▶ _WORK TO COMPLETE_
Copy, word for word, the lines of the entries below between the one with "Сколько стоит купить" and the one with "Пользовательское соглашение", inclusive, and leave out everything else.

▶ _RECORDS FOR THIS TASK_
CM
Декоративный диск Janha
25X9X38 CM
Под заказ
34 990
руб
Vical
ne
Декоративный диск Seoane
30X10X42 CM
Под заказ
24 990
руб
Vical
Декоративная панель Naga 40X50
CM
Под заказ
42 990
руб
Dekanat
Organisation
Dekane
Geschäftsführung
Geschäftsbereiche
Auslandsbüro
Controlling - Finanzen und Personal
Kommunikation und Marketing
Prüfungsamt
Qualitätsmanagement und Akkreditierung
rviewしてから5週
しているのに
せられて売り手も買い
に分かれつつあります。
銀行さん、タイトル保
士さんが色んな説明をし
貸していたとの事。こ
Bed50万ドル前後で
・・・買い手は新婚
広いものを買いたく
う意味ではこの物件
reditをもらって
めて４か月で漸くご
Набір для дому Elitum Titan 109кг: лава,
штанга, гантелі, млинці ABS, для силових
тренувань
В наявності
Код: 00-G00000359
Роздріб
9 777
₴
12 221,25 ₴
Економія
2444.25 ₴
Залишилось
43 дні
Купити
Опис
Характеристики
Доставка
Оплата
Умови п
---
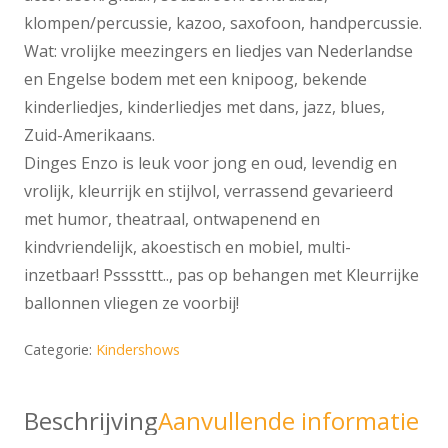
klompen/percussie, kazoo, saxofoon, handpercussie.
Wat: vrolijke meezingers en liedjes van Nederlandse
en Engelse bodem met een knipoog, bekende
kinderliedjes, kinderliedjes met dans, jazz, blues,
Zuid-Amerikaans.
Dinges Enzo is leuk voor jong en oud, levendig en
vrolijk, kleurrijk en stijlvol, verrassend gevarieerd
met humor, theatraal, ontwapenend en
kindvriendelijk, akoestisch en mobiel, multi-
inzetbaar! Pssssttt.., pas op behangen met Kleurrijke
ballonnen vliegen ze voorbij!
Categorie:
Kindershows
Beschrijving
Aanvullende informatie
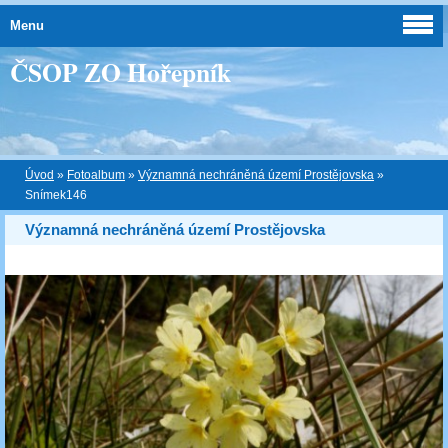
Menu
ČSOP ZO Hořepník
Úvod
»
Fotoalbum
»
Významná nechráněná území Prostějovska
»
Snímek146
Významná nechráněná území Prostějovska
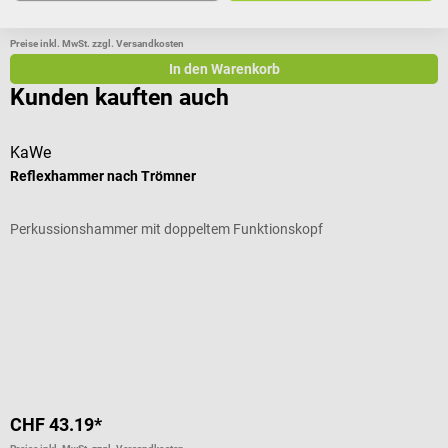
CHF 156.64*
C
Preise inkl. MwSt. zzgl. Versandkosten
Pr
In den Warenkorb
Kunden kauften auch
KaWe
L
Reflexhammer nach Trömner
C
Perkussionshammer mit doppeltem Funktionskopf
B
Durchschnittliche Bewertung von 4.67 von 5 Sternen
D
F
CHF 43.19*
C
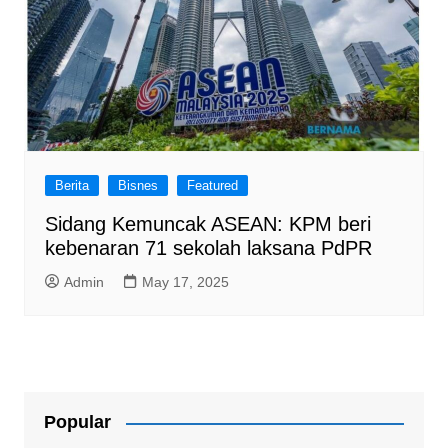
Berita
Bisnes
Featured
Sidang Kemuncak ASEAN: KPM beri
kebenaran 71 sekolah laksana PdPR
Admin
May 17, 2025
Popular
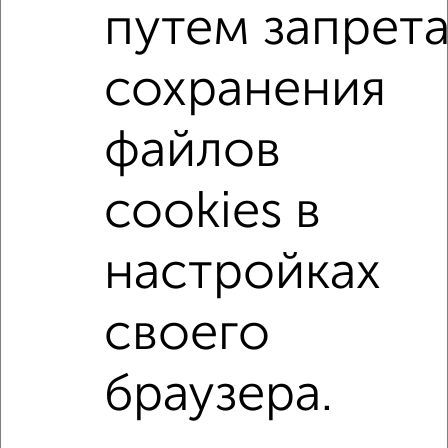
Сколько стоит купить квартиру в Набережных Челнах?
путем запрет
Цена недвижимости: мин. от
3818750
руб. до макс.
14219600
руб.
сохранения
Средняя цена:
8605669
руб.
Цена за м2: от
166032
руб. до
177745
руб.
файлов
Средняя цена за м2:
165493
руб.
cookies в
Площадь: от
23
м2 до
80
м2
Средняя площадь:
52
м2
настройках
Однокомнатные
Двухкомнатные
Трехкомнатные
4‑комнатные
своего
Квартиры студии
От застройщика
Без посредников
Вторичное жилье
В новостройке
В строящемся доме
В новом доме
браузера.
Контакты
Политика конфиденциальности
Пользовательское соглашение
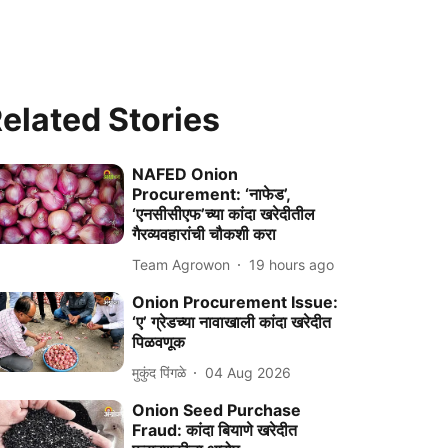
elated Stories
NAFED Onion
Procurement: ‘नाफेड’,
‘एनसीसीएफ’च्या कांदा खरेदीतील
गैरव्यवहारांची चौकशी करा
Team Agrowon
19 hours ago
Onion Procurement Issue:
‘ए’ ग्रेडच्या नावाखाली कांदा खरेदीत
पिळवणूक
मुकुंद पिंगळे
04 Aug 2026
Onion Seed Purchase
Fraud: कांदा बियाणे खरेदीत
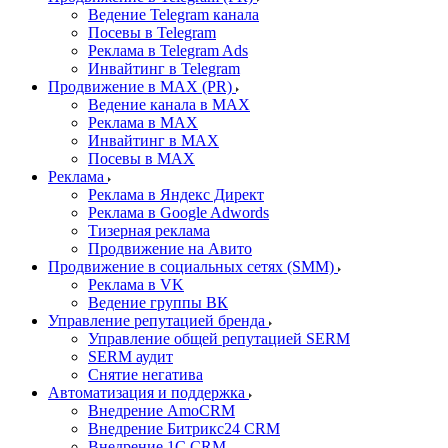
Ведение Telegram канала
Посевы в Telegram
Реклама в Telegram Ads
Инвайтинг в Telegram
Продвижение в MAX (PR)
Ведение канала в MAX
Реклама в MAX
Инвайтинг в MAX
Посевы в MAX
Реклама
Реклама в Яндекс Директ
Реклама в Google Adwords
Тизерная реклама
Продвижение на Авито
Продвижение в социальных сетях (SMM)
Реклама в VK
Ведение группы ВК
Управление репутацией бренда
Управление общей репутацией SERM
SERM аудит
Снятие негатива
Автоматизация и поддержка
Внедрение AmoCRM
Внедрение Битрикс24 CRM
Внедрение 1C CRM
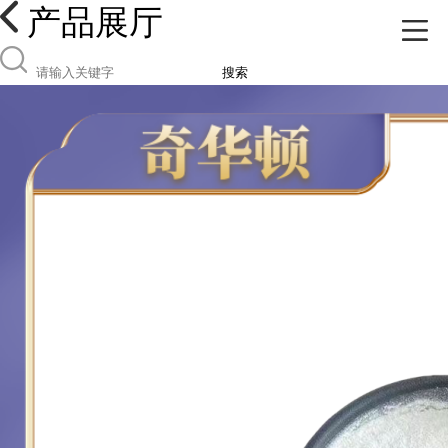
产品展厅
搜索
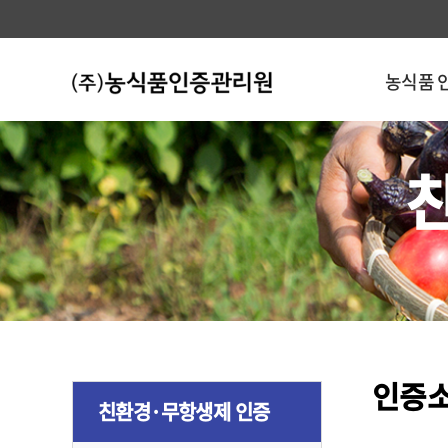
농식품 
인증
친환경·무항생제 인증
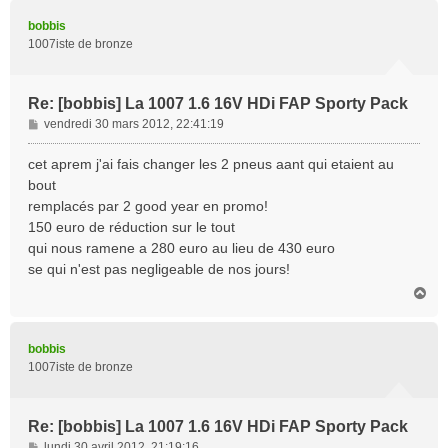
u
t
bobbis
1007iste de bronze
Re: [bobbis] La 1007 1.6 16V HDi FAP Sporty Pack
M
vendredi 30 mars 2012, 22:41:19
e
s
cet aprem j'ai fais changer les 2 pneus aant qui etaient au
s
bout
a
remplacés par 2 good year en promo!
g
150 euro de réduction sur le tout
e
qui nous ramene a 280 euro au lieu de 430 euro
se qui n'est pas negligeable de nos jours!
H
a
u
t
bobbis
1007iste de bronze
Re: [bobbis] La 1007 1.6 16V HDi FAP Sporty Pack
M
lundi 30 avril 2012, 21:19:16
...
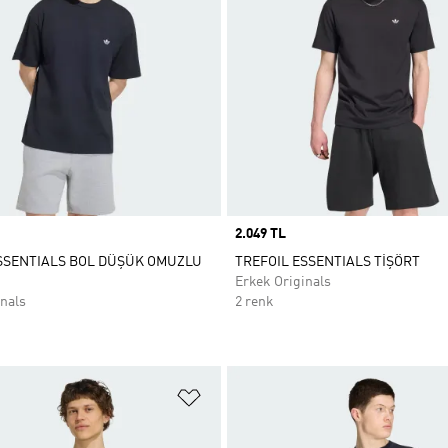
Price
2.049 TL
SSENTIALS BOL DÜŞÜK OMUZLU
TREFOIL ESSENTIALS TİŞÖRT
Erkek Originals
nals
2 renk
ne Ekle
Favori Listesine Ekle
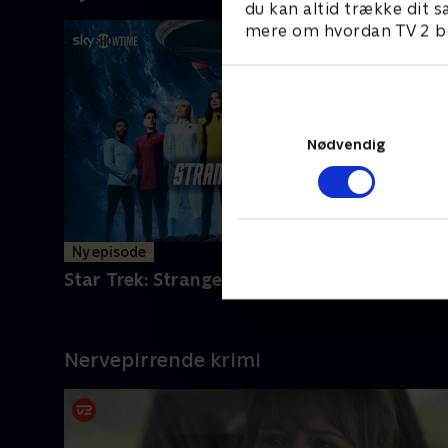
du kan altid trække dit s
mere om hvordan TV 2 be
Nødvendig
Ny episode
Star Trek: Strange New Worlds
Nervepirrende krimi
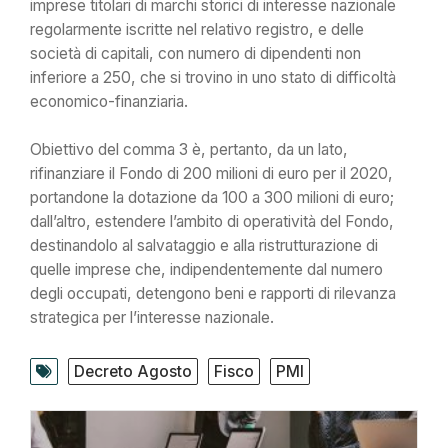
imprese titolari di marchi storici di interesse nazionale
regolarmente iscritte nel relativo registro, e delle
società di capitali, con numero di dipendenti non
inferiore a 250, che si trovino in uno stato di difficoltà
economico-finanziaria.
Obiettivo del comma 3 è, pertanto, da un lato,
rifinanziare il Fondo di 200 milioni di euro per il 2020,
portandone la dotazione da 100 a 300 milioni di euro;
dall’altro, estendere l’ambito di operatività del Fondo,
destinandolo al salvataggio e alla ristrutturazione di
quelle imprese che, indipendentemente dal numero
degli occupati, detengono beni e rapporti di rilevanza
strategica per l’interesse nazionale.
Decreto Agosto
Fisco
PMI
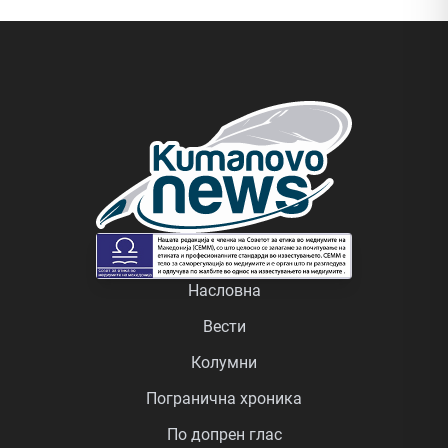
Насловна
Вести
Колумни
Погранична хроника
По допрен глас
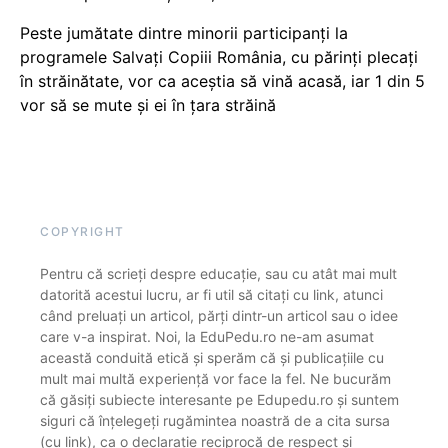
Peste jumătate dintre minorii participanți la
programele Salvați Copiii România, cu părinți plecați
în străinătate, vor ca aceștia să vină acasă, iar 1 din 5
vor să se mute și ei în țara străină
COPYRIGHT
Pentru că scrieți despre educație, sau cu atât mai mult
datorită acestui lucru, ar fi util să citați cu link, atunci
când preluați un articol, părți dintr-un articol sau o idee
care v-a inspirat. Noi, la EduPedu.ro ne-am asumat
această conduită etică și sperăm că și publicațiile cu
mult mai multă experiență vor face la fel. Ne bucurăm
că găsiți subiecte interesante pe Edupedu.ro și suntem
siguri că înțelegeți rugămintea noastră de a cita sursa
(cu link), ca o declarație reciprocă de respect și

▶ _PROBLEM SOLUTION_
Сколько стоит купить квартиру в Набережных Челнах?
путем запрет
Цена недвижимости: мин. от
3818750
руб. до макс.
14219600
руб.
сохранения
Средняя цена:
8605669
руб.
Цена за м2: от
166032
руб. до
177745
руб.
файлов
Средняя цена за м2:
165493
руб.
cookies в
Площадь: от
23
м2 до
80
м2
Средняя площадь:
52
м2
настройках
Однокомнатные
Двухкомнатные
Трехкомнатные
4‑комнатные
своего
Квартиры студии
От застройщика
Без посредников
Вторичное жилье
В новостройке
В строящемся доме
В новом доме
браузера.
Контакты
Политика конфиденциальности
Пользовательское соглашение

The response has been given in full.